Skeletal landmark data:
○ ○ ○

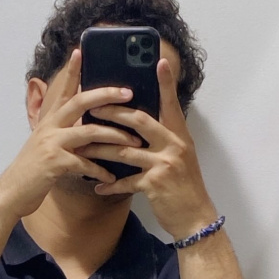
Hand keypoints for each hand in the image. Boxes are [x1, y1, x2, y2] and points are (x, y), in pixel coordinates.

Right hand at [0, 49, 142, 218]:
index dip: (71, 71)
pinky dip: (101, 171)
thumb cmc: (33, 172)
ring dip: (115, 136)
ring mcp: (52, 144)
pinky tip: (112, 178)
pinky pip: (85, 164)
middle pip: (80, 102)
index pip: (63, 90)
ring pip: (89, 132)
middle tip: (128, 92)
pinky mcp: (55, 164)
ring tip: (134, 142)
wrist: (11, 193)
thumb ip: (62, 135)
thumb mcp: (45, 146)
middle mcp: (50, 127)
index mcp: (49, 121)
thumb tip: (84, 128)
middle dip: (106, 95)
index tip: (80, 51)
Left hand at [79, 58, 216, 239]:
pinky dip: (110, 184)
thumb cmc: (185, 187)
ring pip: (125, 151)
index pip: (171, 104)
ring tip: (83, 148)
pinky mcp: (155, 184)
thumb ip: (165, 140)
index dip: (165, 83)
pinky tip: (98, 186)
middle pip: (139, 121)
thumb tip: (142, 127)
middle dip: (113, 113)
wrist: (195, 217)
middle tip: (92, 108)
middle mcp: (173, 145)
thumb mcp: (181, 157)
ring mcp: (164, 164)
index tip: (159, 61)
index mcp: (179, 135)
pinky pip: (126, 181)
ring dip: (101, 149)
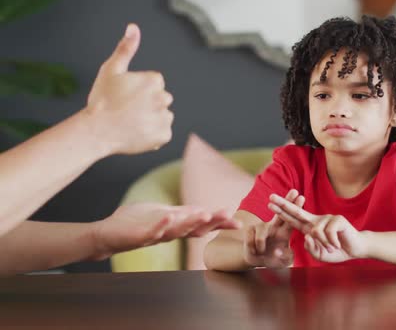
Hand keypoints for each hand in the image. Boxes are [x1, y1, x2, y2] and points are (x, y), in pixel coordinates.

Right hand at [85, 23, 173, 155]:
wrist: (96, 131)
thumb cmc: (102, 100)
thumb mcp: (111, 69)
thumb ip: (126, 48)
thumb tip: (134, 28)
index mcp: (154, 80)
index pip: (155, 83)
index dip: (139, 89)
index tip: (126, 96)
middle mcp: (164, 98)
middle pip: (160, 99)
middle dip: (148, 103)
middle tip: (128, 110)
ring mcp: (164, 118)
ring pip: (162, 115)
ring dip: (151, 118)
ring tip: (131, 122)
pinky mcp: (164, 135)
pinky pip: (162, 132)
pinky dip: (153, 134)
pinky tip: (137, 132)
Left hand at [90, 203, 239, 259]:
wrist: (107, 234)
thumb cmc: (135, 222)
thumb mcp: (163, 213)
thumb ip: (182, 213)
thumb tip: (204, 209)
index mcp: (177, 226)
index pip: (202, 224)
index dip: (219, 223)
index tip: (238, 220)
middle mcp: (171, 233)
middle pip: (195, 228)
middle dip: (212, 222)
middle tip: (228, 216)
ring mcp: (156, 235)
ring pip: (178, 231)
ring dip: (192, 222)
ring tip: (205, 214)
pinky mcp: (140, 236)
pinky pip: (153, 231)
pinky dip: (162, 224)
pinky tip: (170, 215)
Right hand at [243, 190, 304, 267]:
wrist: (256, 260)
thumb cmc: (272, 259)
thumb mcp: (282, 261)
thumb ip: (286, 258)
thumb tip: (281, 251)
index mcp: (284, 232)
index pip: (292, 219)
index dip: (296, 208)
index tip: (302, 197)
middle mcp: (274, 227)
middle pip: (281, 212)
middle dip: (287, 201)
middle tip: (295, 191)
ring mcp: (261, 227)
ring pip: (262, 231)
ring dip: (261, 243)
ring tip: (261, 251)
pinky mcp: (250, 230)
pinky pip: (252, 237)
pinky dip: (253, 247)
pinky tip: (254, 250)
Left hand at [268, 193, 367, 262]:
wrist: (356, 249)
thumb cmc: (336, 250)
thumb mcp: (319, 254)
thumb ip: (310, 248)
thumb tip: (307, 235)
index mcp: (310, 228)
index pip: (293, 218)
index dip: (281, 212)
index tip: (270, 204)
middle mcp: (316, 220)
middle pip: (297, 211)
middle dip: (283, 204)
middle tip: (270, 196)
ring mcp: (327, 218)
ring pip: (315, 231)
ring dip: (324, 244)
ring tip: (332, 247)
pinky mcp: (337, 219)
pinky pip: (328, 232)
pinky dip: (332, 242)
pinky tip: (338, 243)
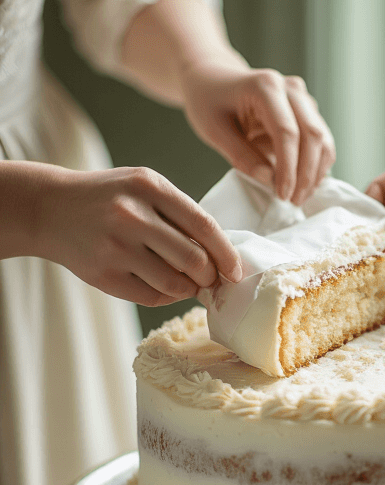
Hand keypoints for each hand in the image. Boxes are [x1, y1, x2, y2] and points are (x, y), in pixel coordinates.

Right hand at [35, 165, 241, 305]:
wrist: (49, 208)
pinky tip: (162, 286)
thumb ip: (179, 213)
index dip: (227, 253)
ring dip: (189, 289)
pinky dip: (166, 297)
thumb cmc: (108, 198)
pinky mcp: (104, 276)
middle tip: (210, 279)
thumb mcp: (142, 187)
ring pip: (175, 284)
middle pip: (194, 260)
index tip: (236, 270)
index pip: (204, 226)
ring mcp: (116, 248)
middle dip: (210, 276)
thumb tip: (221, 254)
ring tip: (186, 282)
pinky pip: (152, 297)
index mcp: (149, 186)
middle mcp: (133, 216)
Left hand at [180, 56, 335, 204]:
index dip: (289, 168)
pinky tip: (302, 184)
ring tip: (298, 197)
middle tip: (293, 202)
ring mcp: (302, 97)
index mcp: (266, 86)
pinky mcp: (308, 110)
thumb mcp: (213, 130)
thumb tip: (269, 180)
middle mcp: (291, 88)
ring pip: (323, 139)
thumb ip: (241, 155)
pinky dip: (316, 165)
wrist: (214, 78)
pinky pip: (321, 140)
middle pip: (313, 135)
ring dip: (315, 172)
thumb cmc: (208, 101)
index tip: (282, 195)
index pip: (287, 132)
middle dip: (306, 174)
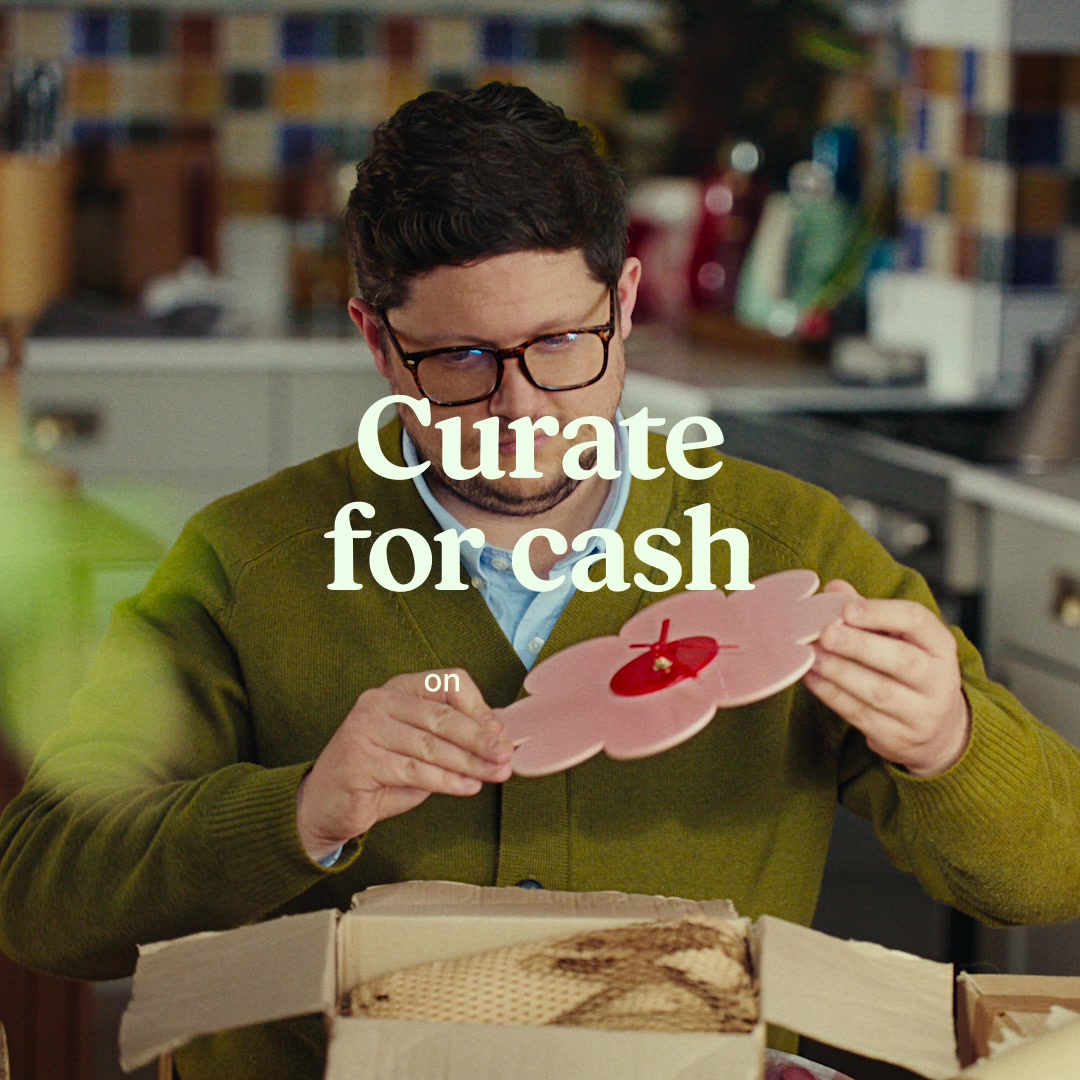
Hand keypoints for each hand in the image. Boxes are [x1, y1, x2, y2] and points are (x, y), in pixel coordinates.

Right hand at [296, 670, 512, 861]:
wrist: (327, 806)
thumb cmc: (380, 775)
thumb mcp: (420, 748)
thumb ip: (453, 738)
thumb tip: (500, 734)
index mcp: (398, 689)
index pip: (448, 682)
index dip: (478, 707)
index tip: (501, 732)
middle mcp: (378, 701)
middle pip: (442, 715)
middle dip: (480, 738)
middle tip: (505, 756)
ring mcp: (365, 728)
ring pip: (431, 745)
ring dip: (469, 763)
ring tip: (495, 775)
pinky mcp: (359, 759)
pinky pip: (414, 770)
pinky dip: (447, 781)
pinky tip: (468, 787)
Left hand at [803, 580, 970, 776]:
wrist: (939, 732)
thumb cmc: (910, 672)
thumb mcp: (901, 639)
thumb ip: (869, 613)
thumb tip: (834, 589)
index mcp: (940, 646)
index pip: (917, 622)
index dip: (881, 613)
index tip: (848, 609)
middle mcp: (939, 681)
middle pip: (902, 661)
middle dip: (860, 645)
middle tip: (826, 633)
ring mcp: (921, 714)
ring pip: (878, 692)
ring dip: (839, 672)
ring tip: (812, 656)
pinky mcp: (898, 738)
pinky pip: (860, 715)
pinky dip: (832, 695)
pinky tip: (812, 678)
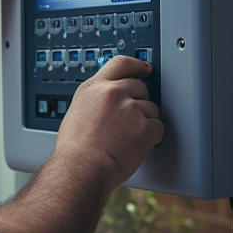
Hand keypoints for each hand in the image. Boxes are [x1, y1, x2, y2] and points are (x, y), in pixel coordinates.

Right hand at [53, 56, 163, 192]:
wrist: (81, 169)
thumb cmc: (75, 150)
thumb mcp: (78, 111)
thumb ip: (96, 99)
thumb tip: (108, 101)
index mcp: (93, 88)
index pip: (120, 63)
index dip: (136, 65)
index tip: (144, 68)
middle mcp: (112, 93)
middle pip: (140, 87)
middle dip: (139, 102)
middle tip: (131, 121)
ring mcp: (130, 108)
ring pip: (151, 108)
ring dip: (145, 121)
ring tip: (127, 138)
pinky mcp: (144, 127)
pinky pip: (158, 127)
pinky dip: (152, 137)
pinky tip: (137, 145)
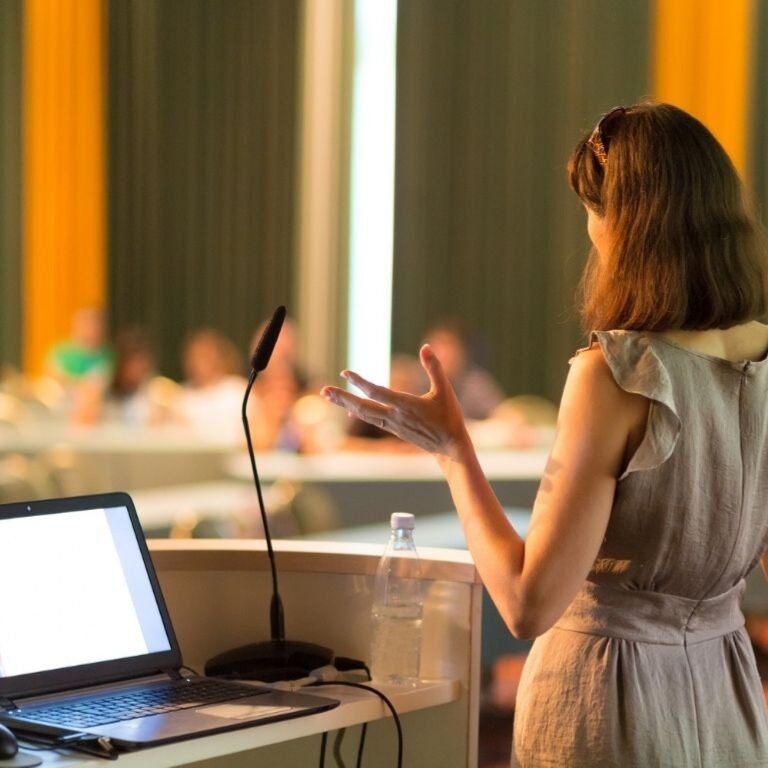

○ ○ ○

*Work required*.
Look above for the line containing "index mcp: (284, 232)", then write out every line from there down to the line containing "ring mcp: (302, 97)", that line included, with no pictures.

*Solution below*.
index mcp: (284, 232)
index pip: (292, 219)
index dip: (296, 208)
index tip: (302, 197)
middle mcp: (274, 227)
middle pip: (281, 212)
middle dip: (287, 201)
middle tip: (295, 191)
ring mcp: (261, 227)
ring pip: (262, 231)
ring dip: (261, 243)
ring tip: (261, 251)
pinky mcp: (250, 230)
pinky pip: (252, 237)
pinky dip: (253, 247)
pinky tip: (254, 250)
Left hand at [268, 193, 367, 262]:
wrist: (356, 249)
thumb cmc: (336, 250)
thumb mcp: (319, 254)
thumb ip: (310, 248)
thumb tip: (307, 235)
index mcp: (310, 228)
index pip: (293, 218)
index dip: (281, 212)
index tip: (270, 204)
middle mcp: (316, 220)
middle pip: (297, 211)
middle dip: (283, 204)
middle tip: (270, 196)
ring mcp: (327, 218)
ring pip: (315, 231)
ring dip: (324, 244)
ring tip: (332, 247)
pinky mcp: (337, 219)
pinky pip: (328, 232)
pinky dip: (332, 242)
pinky tip: (338, 243)
Hand keypoints for each hand in the image. Boxes are [x1, y1, x2, y2] and points are (x, y), in pixel coordinates.

Right hand at [35, 165, 241, 305]:
wrist: (49, 208)
pinky tip: (162, 286)
thumb ip: (179, 213)
index dip: (227, 253)
ring dip: (189, 289)
pinky dip: (166, 297)
thumb cmc: (108, 198)
pinky mcp: (104, 276)
middle tip: (210, 279)
thumb mcp: (142, 187)
ring pip: (175, 284)
middle pip: (194, 260)
index tip: (236, 270)
index pip: (204, 226)
ring mcp: (116, 248)
middle dip: (210, 276)
thumb tip: (221, 254)
ring tip: (186, 282)
pinky pip: (152, 297)
index mcp: (149, 186)
middle mcp: (133, 216)
Left hand at [180, 56, 335, 204]:
index dip: (289, 168)
pinky tip: (302, 184)
ring tip: (298, 197)
middle tip: (293, 202)
ring mcp: (302, 97)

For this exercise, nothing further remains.